— Воевода-батюшка Иван Назарыч, что же эти заволжские разбойники коляску-то к берегу не подали, ась? — прогудел ворчливо за спиной Алфимова холоп Афонька, детина лет за тридцать, борода — лопатой. Зеленые, с желтизной, слегка выпуклые глаза глядели на никудышный, по мнению Афоньки, городишко. Холоп заранее выволок из каюты короба и кованый сундук с воеводскими пожитками, а теперь опасался — не пришлось бы на своем горбу все это тащить в гору до приказной избы.
Воевода, не удостоив холопа единым словом, молча глядел на приближающийся деревянный город, на посады от частокола и вниз к Волге и по сторонам от башен, на рыбацкие лодки, на десяток речных стругов и паузков — приткнулись тесно носами к берегу, будто голодные поросята к брюху матки, мало только хвостиками не крутят от радости!
Иван Назарович усмехнулся. На вид ему было лет под сорок, а может, и чуток побольше, телом дороден, но не ожирел и сохранил давнюю привычку каждое утро упражняться саблею со своим холопом, отчего и Афонька изрядно поднаторел в этом искусстве. Лелеял воевода коротко стриженную бороду, усы и пышные бакенбарды, волос у него на голове редкий, голова с большими залысинами, отчего он на людях никогда не снимал густого, колечками, парика.
На повторный вопрос холопа: «Отчего их не встречают?» — воевода оборотил свое долгое лицо с тяжелым носом, глянул на Афоньку строгими, уставшими за дорогу серыми глазами, проворчал коротко:
— Не гунди, леший!
— Да я молчу, воевода-батюшка, молчу, потому как, похоже, обманулся! Вона, поглядь, карета от воротной башни катит! Не карета для стольника государева, а фургон купеческий, право! Получше чего сыскать, что ли, не смогли? Ась?
— Укуси тебя карась! — буркнул, не оборачиваясь, воевода.
Афонька на минуту умолк, наблюдая, как карета, запряженная двумя белыми конями, прокатила мимо последних слободских амбаров и плетней около них, бережно спустилась к пристани и по бревенчатому настилу поверх приречного гиблого для колес песка приблизилась к пристани. Из коляски выскочил приказной чин в долгополом кафтане с желтым кушаком и в белой меховой шапке.
— Должно, самарский дьяк прикатил за нами! — снова забубнил повеселевший холоп и в ожидании столкновения струга с бревенчатой стеной пристани ухватил руками корзину со столовой посудой — самое ценное и хрупкое, что было с собой у нового самарского воеводы. — Побьют теперь все чашки!

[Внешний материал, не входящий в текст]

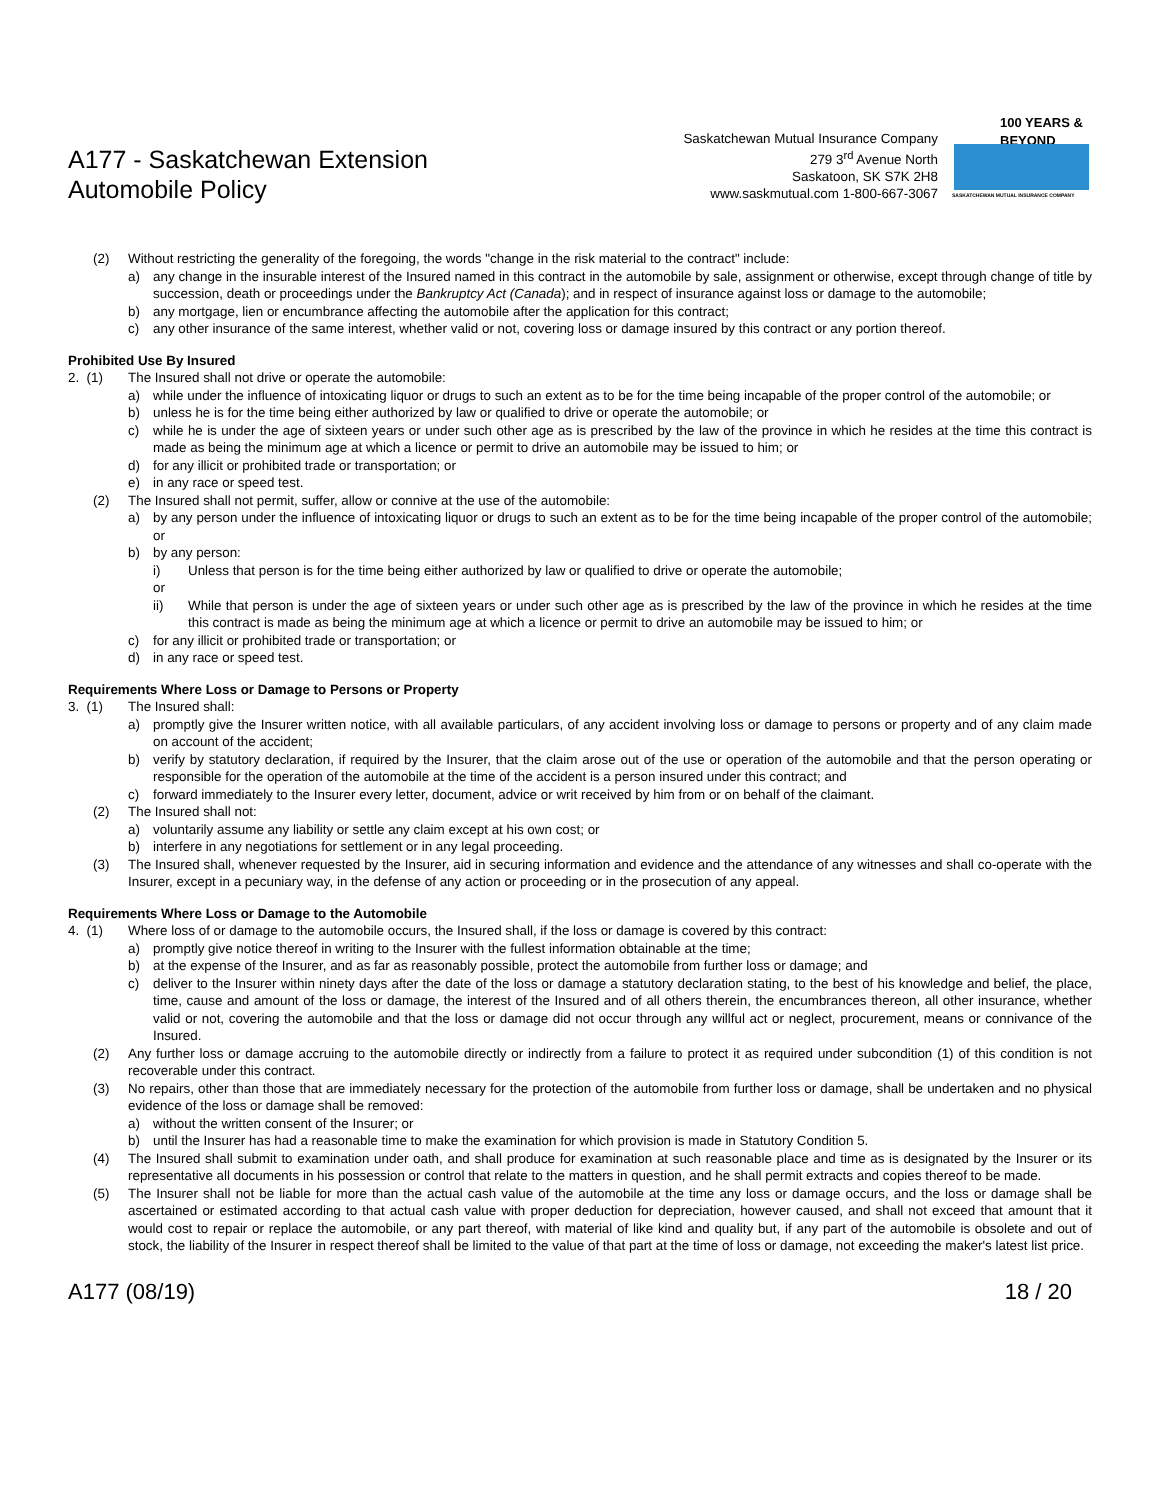A177 - Saskatchewan Extension
Automobile Policy
Saskatchewan Mutual Insurance Company
279 3<sup>rd</sup> Avenue North
Saskatoon, SK S7K 2H8
www.saskmutual.com 1-800-667-3067
100 YEARS & BEYOND
SASKATCHEWAN MUTUAL INSURANCE COMPANY
(2) Without restricting the generality of the foregoing, the words "change in the risk material to the contract" include:
a) any change in the insurable interest of the Insured named in this contract in the automobile by sale, assignment or otherwise, except through change of title by succession, death or proceedings under the Bankruptcy Act (Canada); and in respect of insurance against loss or damage to the automobile;
b) any mortgage, lien or encumbrance affecting the automobile after the application for this contract;
c) any other insurance of the same interest, whether valid or not, covering loss or damage insured by this contract or any portion thereof.
Prohibited Use By Insured
2. (1) The Insured shall not drive or operate the automobile:
a) while under the influence of intoxicating liquor or drugs to such an extent as to be for the time being incapable of the proper control of the automobile; or
b) unless he is for the time being either authorized by law or qualified to drive or operate the automobile; or
c) while he is under the age of sixteen years or under such other age as is prescribed by the law of the province in which he resides at the time this contract is made as being the minimum age at which a licence or permit to drive an automobile may be issued to him; or
d) for any illicit or prohibited trade or transportation; or
e) in any race or speed test.
(2) The Insured shall not permit, suffer, allow or connive at the use of the automobile:
a) by any person under the influence of intoxicating liquor or drugs to such an extent as to be for the time being incapable of the proper control of the automobile; or
b) by any person:
i) Unless that person is for the time being either authorized by law or qualified to drive or operate the automobile;
or
ii) While that person is under the age of sixteen years or under such other age as is prescribed by the law of the province in which he resides at the time this contract is made as being the minimum age at which a licence or permit to drive an automobile may be issued to him; or
c) for any illicit or prohibited trade or transportation; or
d) in any race or speed test.
Requirements Where Loss or Damage to Persons or Property
3. (1) The Insured shall:
a) promptly give the Insurer written notice, with all available particulars, of any accident involving loss or damage to persons or property and of any claim made on account of the accident;
b) verify by statutory declaration, if required by the Insurer, that the claim arose out of the use or operation of the automobile and that the person operating or responsible for the operation of the automobile at the time of the accident is a person insured under this contract; and
c) forward immediately to the Insurer every letter, document, advice or writ received by him from or on behalf of the claimant.
(2) The Insured shall not:
a) voluntarily assume any liability or settle any claim except at his own cost; or
b) interfere in any negotiations for settlement or in any legal proceeding.
(3) The Insured shall, whenever requested by the Insurer, aid in securing information and evidence and the attendance of any witnesses and shall co-operate with the Insurer, except in a pecuniary way, in the defense of any action or proceeding or in the prosecution of any appeal.
Requirements Where Loss or Damage to the Automobile
4. (1) Where loss of or damage to the automobile occurs, the Insured shall, if the loss or damage is covered by this contract:
a) promptly give notice thereof in writing to the Insurer with the fullest information obtainable at the time;
b) at the expense of the Insurer, and as far as reasonably possible, protect the automobile from further loss or damage; and
c) deliver to the Insurer within ninety days after the date of the loss or damage a statutory declaration stating, to the best of his knowledge and belief, the place, time, cause and amount of the loss or damage, the interest of the Insured and of all others therein, the encumbrances thereon, all other insurance, whether valid or not, covering the automobile and that the loss or damage did not occur through any willful act or neglect, procurement, means or connivance of the Insured.
(2) Any further loss or damage accruing to the automobile directly or indirectly from a failure to protect it as required under subcondition (1) of this condition is not recoverable under this contract.
(3) No repairs, other than those that are immediately necessary for the protection of the automobile from further loss or damage, shall be undertaken and no physical evidence of the loss or damage shall be removed:
a) without the written consent of the Insurer; or
b) until the Insurer has had a reasonable time to make the examination for which provision is made in Statutory Condition 5.
(4) The Insured shall submit to examination under oath, and shall produce for examination at such reasonable place and time as is designated by the Insurer or its representative all documents in his possession or control that relate to the matters in question, and he shall permit extracts and copies thereof to be made.
(5) The Insurer shall not be liable for more than the actual cash value of the automobile at the time any loss or damage occurs, and the loss or damage shall be ascertained or estimated according to that actual cash value with proper deduction for depreciation, however caused, and shall not exceed that amount that it would cost to repair or replace the automobile, or any part thereof, with material of like kind and quality but, if any part of the automobile is obsolete and out of stock, the liability of the Insurer in respect thereof shall be limited to the value of that part at the time of loss or damage, not exceeding the maker's latest list price.
A177 (08/19) 18 / 20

Разом поднялись в воздух весла, струг со скрипом навалился бортом на причал, сноровистые молодцы отдали швартовые концы. Степан Халевин, хозяин струга, из самарских посадских, промышлявший рыбным торгом в Нижнем Новгороде, прикрикнул на работных, и они скоренько спустили сходни, подхватили скарб воеводы и бережно — кто знает, каков нравом новый хозяин города? — снесли до деревянного настила, где возница уже развернул сытых, вычищенных до блеска коней оглоблями к городу.
— Воевода-батюшка, я пошел следом за мужиками! Не скрали бы какого узла в толпе! Эвон сколь зевак встречь нам набежало! — засуетился Афонька и с бесценной корзиной ловко сбежал по сходням, закосолапил шаг в шаг за работными, которые вдвоем тащили кованый сундук с воеводской одежонкой, а впереди еще пятеро сносили к карете корзины и узлы…

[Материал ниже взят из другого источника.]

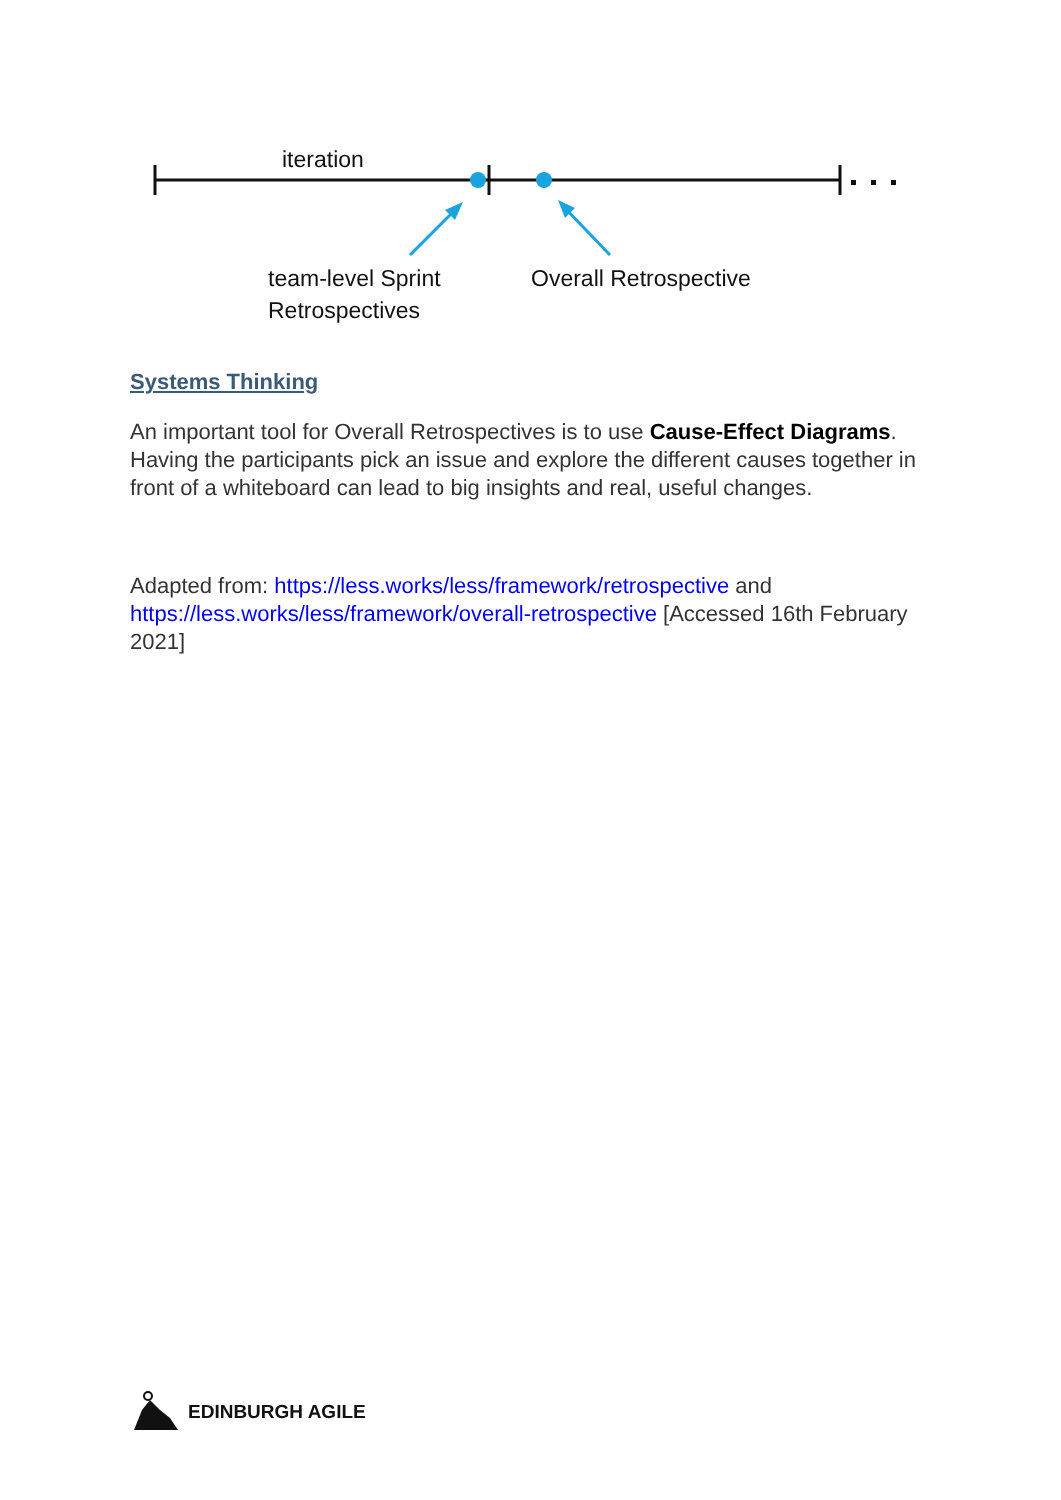iteration
team-level Sprint
Retrospectives
Overall Retrospective
Systems Thinking
An important tool for Overall Retrospectives is to use Cause-Effect Diagrams. Having the participants pick an issue and explore the different causes together in front of a whiteboard can lead to big insights and real, useful changes.
Adapted from: https://less.works/less/framework/retrospective and https://less.works/less/framework/overall-retrospective [Accessed 16th February 2021]
EDINBURGH AGILE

Пропустив работных с багажом, навстречу воеводе от кареты проворно прошел приказной человек, в пяти шагах снял высокую шапку, поясно поклонился и, величаясь под сотнями любопытных глаз, представился:
— Дьяк самарской приказной избы Яков Васильев сын Брылев, — и руки потер, словно ему зябко вдруг стало.

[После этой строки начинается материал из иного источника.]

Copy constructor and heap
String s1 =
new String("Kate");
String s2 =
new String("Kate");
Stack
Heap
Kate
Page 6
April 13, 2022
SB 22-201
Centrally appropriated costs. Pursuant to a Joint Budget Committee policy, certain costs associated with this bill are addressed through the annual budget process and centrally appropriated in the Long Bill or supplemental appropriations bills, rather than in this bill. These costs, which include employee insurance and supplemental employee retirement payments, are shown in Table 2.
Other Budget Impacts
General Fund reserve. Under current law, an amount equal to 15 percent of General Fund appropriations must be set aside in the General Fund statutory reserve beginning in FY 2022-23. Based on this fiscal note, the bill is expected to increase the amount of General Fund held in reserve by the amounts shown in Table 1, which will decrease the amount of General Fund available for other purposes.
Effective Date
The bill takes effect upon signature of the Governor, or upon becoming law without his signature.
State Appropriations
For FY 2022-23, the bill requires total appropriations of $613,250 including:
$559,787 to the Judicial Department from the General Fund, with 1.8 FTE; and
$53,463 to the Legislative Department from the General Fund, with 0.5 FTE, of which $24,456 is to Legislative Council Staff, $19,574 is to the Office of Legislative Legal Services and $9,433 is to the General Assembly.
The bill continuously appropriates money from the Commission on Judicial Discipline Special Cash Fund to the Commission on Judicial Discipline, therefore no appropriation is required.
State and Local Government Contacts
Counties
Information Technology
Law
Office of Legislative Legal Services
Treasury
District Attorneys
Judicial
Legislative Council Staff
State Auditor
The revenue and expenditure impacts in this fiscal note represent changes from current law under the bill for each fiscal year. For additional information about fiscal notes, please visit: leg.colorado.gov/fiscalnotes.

Воевода Алфимов придирчиво оглядел своего будущего помощника — худощав, среднего роста, лицо как у истового пустынника со впалыми щеками, под глазами залегла синева; носит редкую длинную бородку и сивые усы. Светло-голубые глаза смотрели на воеводу внимательно и с почтением, без провинциального любопытства. На вид ему было не более сорока пяти лет, несмотря на раннюю седину.
Иван Назарович легким поклоном головы приветствовал брыластого[86] — не отсюда ли и прозвище в его роду укоренилось? — дьяка. Разглядел на левом безымянном пальце дешевенькое из серебра колечко с фальшивым, под рубин, камешком, усмехнулся: «Ишь, украсился! Хотя бы перед воеводой не срамился!» — но не сказал по этому поводу ни слова, махнул рукой дьяку, чтобы уступил дорогу, и пошел впереди, к карете, где Афонька на задке размещал багаж.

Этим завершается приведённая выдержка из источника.